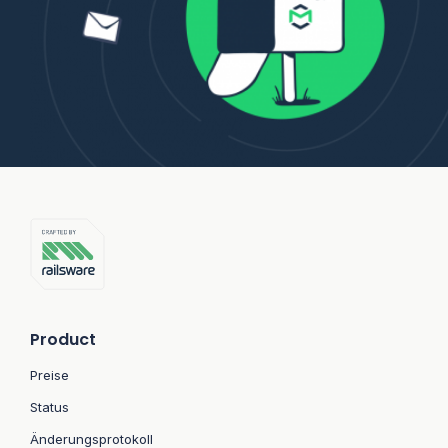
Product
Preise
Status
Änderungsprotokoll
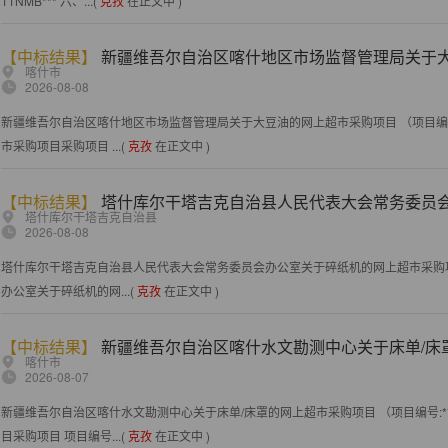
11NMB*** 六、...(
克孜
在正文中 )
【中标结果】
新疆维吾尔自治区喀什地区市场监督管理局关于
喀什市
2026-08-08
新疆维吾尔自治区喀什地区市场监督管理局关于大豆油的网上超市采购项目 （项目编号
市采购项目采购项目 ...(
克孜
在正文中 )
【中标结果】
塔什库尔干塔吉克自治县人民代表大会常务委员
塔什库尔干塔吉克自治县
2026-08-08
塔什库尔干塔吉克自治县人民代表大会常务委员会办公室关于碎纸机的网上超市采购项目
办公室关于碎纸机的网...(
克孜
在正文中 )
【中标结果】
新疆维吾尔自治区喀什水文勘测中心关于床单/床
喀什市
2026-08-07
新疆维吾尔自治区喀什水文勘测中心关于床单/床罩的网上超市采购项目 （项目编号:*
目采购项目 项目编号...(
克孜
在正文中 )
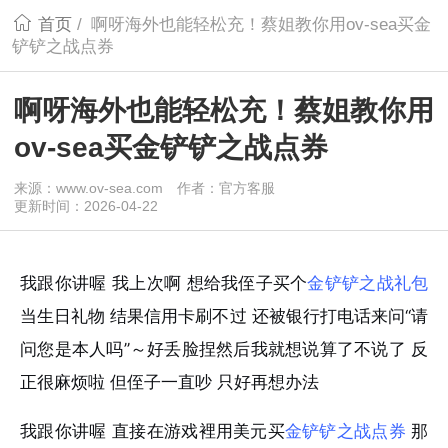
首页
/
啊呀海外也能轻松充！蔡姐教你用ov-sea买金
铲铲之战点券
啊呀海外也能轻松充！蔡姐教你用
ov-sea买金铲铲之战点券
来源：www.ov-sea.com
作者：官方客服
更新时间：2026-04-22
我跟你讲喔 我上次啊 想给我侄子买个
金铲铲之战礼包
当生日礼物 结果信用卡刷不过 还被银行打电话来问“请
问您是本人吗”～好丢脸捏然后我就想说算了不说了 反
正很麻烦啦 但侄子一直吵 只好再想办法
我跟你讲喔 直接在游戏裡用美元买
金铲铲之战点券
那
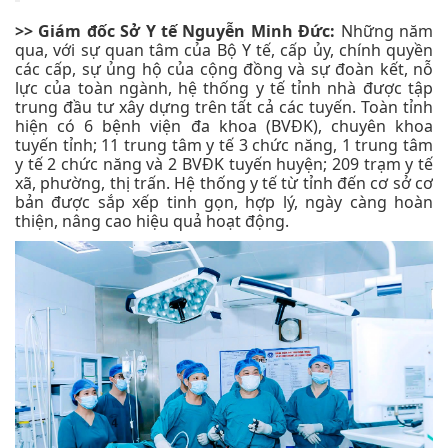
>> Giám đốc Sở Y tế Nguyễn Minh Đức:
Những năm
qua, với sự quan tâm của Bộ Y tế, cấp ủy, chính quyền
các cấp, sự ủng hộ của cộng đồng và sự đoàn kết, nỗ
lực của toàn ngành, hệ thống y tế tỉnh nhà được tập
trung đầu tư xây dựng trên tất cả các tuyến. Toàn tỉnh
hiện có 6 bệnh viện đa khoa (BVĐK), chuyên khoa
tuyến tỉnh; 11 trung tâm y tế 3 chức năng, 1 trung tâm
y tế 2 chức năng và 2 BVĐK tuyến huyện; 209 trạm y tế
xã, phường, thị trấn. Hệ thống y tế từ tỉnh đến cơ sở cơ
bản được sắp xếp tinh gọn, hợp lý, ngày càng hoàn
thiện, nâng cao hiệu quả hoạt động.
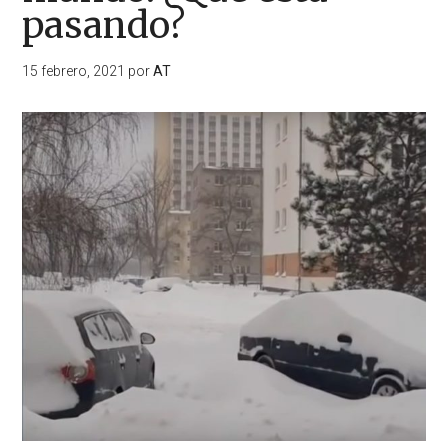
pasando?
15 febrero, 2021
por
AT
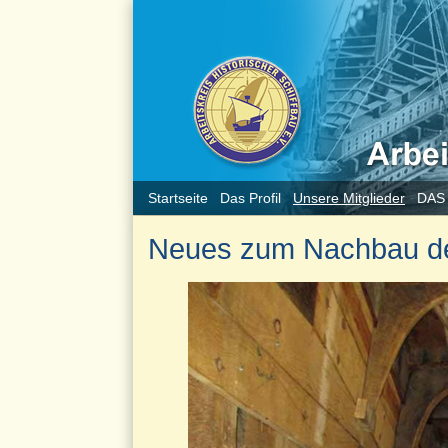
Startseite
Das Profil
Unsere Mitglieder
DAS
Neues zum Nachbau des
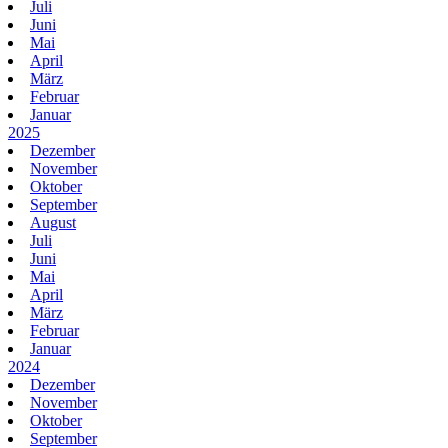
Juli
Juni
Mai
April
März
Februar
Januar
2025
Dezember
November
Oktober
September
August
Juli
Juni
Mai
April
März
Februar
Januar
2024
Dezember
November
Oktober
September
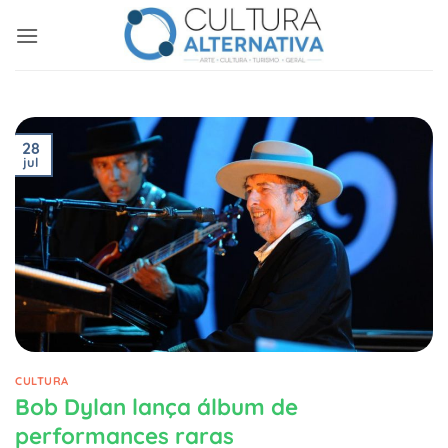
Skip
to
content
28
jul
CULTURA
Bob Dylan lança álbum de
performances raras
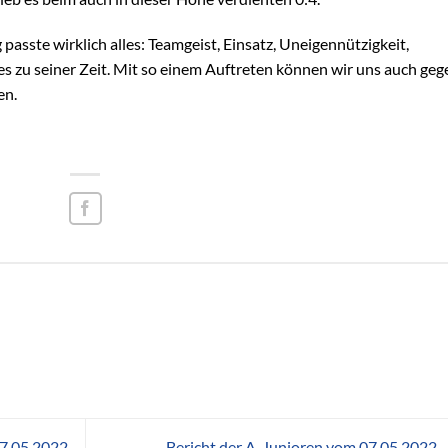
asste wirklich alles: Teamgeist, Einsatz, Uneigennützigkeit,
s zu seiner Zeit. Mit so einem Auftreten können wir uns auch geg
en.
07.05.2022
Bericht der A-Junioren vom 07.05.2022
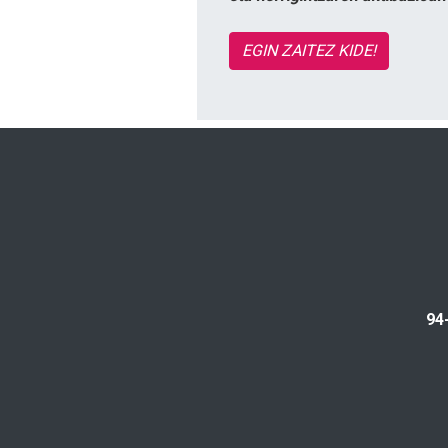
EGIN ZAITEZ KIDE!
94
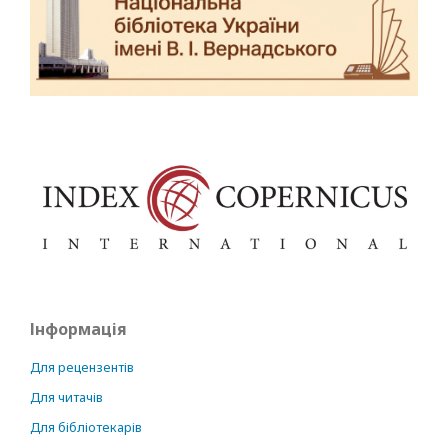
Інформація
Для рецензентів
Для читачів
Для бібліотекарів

Objetivo do exercício =>
Copie fielmente cada linha de texto de todos os itens acima. Não inclua as imagens na resposta.

Resposta ao problema =>
Product
Preise
Status
Änderungsprotokoll
11NMB*** 六、...(
克孜
在正文中 )
【中标结果】
新疆维吾尔自治区喀什地区市场监督管理局关于
喀什市
2026-08-08
新疆维吾尔自治区喀什地区市场监督管理局关于大豆油的网上超市采购项目 （项目编号
市采购项目采购项目 ...(
克孜
在正文中 )
【中标结果】
塔什库尔干塔吉克自治县人民代表大会常务委员
塔什库尔干塔吉克自治县
2026-08-08
塔什库尔干塔吉克自治县人民代表大会常务委员会办公室关于碎纸机的网上超市采购项目
办公室关于碎纸机的网...(
克孜
在正文中 )
【中标结果】
新疆维吾尔自治区喀什水文勘测中心关于床单/床
喀什市
2026-08-07
新疆维吾尔自治区喀什水文勘测中心关于床单/床罩的网上超市采购项目 （项目编号:*
目采购项目 项目编号...(
克孜
在正文中 )
首页
/
啊呀海外也能轻松充！蔡姐教你用ov-sea买金
铲铲之战点券
啊呀海外也能轻松充！蔡姐教你用
ov-sea买金铲铲之战点券
来源：www.ov-sea.com
作者：官方客服
更新时间：2026-04-22
我跟你讲喔 我上次啊 想给我侄子买个
金铲铲之战礼包
当生日礼物 结果信用卡刷不过 还被银行打电话来问“请
问您是本人吗”～好丢脸捏然后我就想说算了不说了 反
正很麻烦啦 但侄子一直吵 只好再想办法
我跟你讲喔 直接在游戏裡用美元买
金铲铲之战点券
那
>> Giám đốc Sở Y tế Nguyễn Minh Đức:
Những năm
qua, với sự quan tâm của Bộ Y tế, cấp ủy, chính quyền
các cấp, sự ủng hộ của cộng đồng và sự đoàn kết, nỗ
lực của toàn ngành, hệ thống y tế tỉnh nhà được tập
trung đầu tư xây dựng trên tất cả các tuyến. Toàn tỉnh
hiện có 6 bệnh viện đa khoa (BVĐK), chuyên khoa
tuyến tỉnh; 11 trung tâm y tế 3 chức năng, 1 trung tâm
y tế 2 chức năng và 2 BVĐK tuyến huyện; 209 trạm y tế
xã, phường, thị trấn. Hệ thống y tế từ tỉnh đến cơ sở cơ
bản được sắp xếp tinh gọn, hợp lý, ngày càng hoàn
thiện, nâng cao hiệu quả hoạt động.
pasando?
15 febrero, 2021
por
AT
Startseite
Das Profil
Unsere Mitglieder
DAS
Neues zum Nachbau des
Juli
Juni
Mai
April
März
Februar
Januar
2025
Dezember
November
Oktober
September
August
Juli
Juni
Mai
April
März
Februar
Januar
2024
Dezember
November
Oktober
September
Skip
to
content
28
jul
CULTURA
Bob Dylan lança álbum de
performances raras
asste wirklich alles: Teamgeist, Einsatz, Uneigennützigkeit,
s zu seiner Zeit. Mit so einem Auftreten können wir uns auch geg
en.
07.05.2022
Bericht der A-Junioren vom 07.05.2022
EGIN ZAITEZ KIDE!
94
Інформація
Для рецензентів
Для читачів
Для бібліотекарів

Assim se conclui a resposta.